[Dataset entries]
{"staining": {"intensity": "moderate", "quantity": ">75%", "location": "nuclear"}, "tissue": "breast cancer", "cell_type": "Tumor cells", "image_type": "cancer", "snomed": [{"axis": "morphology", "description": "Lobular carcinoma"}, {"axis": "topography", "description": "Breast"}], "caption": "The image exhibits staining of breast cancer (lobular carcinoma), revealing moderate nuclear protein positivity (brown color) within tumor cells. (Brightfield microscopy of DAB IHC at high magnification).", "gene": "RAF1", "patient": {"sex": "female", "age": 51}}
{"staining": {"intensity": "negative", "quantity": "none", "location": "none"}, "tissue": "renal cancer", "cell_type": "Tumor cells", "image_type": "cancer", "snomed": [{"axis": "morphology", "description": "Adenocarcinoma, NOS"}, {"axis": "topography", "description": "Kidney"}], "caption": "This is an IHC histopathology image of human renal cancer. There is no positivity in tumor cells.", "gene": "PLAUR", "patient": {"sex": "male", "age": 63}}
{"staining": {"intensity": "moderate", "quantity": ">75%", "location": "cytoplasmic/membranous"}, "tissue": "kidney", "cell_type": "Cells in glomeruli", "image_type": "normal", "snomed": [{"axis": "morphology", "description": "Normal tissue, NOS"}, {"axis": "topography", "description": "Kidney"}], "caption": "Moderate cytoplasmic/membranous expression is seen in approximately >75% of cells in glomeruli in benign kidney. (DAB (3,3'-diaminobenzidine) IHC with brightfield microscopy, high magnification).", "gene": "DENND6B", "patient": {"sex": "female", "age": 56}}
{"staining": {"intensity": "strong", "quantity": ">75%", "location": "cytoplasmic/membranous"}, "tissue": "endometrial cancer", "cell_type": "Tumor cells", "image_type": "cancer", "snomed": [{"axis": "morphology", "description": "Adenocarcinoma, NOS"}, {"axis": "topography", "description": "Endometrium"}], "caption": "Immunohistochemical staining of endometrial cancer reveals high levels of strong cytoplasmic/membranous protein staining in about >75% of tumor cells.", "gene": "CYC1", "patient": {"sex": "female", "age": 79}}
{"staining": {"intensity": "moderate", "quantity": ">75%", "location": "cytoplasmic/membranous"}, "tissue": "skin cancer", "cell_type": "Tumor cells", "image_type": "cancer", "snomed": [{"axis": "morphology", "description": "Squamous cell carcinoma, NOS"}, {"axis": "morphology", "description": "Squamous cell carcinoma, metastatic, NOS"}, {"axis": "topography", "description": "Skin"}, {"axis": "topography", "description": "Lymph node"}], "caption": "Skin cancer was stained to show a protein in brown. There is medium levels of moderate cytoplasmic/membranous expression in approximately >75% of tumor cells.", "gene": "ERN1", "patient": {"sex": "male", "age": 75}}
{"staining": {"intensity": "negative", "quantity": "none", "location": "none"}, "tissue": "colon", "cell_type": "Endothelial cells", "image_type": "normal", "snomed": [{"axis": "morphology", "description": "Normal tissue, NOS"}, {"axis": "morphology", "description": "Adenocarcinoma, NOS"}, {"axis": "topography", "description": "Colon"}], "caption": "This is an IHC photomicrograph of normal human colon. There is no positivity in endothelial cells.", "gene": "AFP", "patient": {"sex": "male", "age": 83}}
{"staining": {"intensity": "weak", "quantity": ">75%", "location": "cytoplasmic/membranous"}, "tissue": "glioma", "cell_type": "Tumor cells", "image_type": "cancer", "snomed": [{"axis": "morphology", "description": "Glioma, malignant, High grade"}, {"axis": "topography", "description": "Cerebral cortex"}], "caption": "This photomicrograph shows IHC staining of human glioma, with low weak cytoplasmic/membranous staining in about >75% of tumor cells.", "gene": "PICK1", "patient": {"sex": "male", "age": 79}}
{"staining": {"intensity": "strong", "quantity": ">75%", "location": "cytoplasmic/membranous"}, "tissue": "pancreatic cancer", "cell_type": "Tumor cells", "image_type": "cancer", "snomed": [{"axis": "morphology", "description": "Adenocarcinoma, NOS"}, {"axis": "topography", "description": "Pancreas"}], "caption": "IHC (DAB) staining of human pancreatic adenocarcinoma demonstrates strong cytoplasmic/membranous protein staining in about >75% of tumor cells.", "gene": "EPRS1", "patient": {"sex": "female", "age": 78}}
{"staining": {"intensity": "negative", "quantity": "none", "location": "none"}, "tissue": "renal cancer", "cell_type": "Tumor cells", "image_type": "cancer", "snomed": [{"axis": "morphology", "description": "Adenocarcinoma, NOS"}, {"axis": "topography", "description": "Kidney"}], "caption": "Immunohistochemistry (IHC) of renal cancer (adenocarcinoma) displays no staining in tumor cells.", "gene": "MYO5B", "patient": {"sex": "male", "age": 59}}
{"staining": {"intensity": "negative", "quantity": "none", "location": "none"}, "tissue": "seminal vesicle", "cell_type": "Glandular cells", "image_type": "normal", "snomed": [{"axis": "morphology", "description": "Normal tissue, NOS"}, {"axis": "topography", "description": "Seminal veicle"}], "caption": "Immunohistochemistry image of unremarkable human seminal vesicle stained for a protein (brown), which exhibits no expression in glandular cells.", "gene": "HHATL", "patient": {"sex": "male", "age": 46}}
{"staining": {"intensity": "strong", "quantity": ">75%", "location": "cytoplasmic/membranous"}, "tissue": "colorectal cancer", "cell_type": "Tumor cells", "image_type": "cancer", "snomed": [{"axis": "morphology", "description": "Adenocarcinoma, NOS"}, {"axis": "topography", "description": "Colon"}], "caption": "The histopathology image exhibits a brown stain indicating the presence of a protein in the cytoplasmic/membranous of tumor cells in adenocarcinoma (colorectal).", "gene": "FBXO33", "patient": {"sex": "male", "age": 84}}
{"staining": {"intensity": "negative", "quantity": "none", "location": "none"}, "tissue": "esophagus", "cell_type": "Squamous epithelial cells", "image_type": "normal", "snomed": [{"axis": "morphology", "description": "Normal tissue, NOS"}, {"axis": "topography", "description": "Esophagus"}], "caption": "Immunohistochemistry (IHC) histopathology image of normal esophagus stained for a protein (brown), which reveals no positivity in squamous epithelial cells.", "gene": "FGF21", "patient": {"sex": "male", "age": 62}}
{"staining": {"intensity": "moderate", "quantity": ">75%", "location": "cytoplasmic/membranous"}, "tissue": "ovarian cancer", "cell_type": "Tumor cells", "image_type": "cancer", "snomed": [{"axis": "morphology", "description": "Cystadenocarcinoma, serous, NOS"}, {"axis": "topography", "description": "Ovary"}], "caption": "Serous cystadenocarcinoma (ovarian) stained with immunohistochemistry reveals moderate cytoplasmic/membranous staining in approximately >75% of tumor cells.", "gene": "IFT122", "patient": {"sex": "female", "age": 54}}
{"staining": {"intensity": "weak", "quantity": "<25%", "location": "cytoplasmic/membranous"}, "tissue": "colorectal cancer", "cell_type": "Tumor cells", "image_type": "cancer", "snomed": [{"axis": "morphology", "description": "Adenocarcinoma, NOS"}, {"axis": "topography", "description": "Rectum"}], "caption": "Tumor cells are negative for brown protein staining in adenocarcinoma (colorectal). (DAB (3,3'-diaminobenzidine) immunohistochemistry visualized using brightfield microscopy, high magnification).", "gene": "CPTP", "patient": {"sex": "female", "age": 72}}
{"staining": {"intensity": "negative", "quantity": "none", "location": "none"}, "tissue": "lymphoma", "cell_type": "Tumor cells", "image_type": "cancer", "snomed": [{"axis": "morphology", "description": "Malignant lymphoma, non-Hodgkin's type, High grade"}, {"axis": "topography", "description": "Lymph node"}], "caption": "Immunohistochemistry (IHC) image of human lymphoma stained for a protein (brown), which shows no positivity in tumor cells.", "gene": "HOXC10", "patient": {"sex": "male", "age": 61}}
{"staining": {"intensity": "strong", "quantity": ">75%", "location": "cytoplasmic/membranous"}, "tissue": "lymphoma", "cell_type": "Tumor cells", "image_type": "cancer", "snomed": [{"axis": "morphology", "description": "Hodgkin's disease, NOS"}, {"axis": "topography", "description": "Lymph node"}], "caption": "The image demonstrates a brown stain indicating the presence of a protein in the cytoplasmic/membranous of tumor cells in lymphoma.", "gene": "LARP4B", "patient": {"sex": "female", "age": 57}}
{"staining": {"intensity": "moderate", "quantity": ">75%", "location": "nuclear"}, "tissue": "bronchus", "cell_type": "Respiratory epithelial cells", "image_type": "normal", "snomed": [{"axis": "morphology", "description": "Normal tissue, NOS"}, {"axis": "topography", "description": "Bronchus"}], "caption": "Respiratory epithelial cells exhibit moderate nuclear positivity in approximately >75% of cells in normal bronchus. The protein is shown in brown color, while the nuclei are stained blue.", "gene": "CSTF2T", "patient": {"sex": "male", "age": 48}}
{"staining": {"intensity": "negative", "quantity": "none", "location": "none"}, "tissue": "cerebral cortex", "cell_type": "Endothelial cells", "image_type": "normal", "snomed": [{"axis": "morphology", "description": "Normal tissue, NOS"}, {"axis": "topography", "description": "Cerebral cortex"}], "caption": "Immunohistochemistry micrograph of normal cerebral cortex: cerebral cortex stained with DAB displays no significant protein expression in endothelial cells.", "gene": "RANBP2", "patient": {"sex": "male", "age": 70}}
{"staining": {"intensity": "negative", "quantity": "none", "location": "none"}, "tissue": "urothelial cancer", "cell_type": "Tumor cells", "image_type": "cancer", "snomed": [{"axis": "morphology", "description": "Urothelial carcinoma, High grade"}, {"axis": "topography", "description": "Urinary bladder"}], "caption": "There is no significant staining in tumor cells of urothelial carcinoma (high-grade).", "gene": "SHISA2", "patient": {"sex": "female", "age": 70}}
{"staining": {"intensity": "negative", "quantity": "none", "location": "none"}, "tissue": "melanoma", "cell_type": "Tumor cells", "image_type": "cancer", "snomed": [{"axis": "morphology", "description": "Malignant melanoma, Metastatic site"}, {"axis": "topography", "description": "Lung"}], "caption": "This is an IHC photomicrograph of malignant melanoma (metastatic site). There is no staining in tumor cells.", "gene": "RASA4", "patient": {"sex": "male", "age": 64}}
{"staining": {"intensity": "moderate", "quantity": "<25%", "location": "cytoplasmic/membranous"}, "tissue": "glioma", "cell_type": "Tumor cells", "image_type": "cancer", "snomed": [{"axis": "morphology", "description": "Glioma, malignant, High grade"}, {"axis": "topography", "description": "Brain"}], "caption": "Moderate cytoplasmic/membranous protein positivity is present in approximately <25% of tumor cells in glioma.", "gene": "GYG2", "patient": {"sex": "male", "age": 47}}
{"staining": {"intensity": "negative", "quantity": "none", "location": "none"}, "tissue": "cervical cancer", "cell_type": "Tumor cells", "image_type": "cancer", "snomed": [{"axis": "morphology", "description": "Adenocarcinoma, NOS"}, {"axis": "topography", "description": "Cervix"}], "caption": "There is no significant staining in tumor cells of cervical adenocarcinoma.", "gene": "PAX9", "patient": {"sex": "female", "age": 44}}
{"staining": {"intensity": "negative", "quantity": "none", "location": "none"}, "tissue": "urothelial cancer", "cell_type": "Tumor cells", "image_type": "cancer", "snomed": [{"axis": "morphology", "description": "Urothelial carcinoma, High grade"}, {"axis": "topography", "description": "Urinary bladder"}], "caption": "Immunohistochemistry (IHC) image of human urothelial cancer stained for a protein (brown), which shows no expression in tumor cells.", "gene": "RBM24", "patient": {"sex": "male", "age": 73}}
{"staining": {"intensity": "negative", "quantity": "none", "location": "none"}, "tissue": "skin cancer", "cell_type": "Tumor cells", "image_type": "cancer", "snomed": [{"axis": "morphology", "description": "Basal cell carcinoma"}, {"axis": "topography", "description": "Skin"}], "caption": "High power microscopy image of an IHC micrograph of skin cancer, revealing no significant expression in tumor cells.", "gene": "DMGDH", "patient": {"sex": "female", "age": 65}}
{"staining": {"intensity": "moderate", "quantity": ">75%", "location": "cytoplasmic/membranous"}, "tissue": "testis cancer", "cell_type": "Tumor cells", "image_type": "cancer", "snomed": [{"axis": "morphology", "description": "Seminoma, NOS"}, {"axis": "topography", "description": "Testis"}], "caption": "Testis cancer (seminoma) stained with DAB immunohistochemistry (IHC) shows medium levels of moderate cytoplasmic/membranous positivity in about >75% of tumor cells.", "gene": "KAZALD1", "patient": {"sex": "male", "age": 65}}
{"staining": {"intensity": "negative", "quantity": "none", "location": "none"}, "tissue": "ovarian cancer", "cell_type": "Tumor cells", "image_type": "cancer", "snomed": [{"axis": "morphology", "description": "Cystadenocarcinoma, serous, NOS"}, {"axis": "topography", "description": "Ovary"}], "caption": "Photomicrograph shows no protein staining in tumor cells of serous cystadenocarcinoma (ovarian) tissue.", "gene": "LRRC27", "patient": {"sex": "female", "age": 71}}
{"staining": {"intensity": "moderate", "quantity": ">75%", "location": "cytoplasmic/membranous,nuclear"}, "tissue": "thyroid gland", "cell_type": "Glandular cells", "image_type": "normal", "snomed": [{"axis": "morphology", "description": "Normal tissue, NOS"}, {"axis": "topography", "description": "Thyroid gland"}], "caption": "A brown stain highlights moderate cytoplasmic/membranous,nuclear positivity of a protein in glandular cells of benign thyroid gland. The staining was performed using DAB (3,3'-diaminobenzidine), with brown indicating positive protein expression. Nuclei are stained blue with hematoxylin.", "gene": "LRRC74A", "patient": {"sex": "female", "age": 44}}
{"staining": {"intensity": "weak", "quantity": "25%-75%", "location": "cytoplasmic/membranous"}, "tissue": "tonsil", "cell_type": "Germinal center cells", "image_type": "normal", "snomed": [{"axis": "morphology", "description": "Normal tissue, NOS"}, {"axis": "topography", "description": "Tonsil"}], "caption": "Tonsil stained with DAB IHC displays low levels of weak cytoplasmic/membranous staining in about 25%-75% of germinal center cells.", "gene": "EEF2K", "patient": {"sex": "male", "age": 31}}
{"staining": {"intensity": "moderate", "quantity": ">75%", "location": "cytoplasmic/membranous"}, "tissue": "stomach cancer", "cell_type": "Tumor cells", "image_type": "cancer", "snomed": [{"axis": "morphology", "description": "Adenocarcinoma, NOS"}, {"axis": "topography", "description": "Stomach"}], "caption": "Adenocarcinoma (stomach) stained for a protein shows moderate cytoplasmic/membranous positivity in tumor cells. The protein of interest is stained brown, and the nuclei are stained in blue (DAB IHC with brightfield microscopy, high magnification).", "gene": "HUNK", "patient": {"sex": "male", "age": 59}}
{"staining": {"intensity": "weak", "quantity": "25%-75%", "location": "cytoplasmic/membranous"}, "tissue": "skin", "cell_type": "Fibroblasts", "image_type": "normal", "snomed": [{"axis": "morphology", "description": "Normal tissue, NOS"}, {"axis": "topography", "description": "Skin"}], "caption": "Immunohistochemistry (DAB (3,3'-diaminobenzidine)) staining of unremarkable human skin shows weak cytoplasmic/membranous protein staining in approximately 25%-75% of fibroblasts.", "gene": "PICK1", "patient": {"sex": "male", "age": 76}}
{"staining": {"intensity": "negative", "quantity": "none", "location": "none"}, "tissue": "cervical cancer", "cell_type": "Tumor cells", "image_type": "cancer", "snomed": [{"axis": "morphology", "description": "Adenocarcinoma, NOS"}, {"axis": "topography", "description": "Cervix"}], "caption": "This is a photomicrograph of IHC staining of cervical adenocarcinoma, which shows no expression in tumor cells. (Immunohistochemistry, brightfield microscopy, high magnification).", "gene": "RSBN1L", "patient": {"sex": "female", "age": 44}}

> **WHAT THE TASK REQUIRES**
Find "Cervix" in the data above. Report each line where it appears.

> **OUTPUT BELOW**
{"staining": {"intensity": "negative", "quantity": "none", "location": "none"}, "tissue": "cervical cancer", "cell_type": "Tumor cells", "image_type": "cancer", "snomed": [{"axis": "morphology", "description": "Adenocarcinoma, NOS"}, {"axis": "topography", "description": "Cervix"}], "caption": "There is no significant staining in tumor cells of cervical adenocarcinoma.", "gene": "PAX9", "patient": {"sex": "female", "age": 44}}
{"staining": {"intensity": "negative", "quantity": "none", "location": "none"}, "tissue": "cervical cancer", "cell_type": "Tumor cells", "image_type": "cancer", "snomed": [{"axis": "morphology", "description": "Adenocarcinoma, NOS"}, {"axis": "topography", "description": "Cervix"}], "caption": "This is a photomicrograph of IHC staining of cervical adenocarcinoma, which shows no expression in tumor cells. (Immunohistochemistry, brightfield microscopy, high magnification).", "gene": "RSBN1L", "patient": {"sex": "female", "age": 44}}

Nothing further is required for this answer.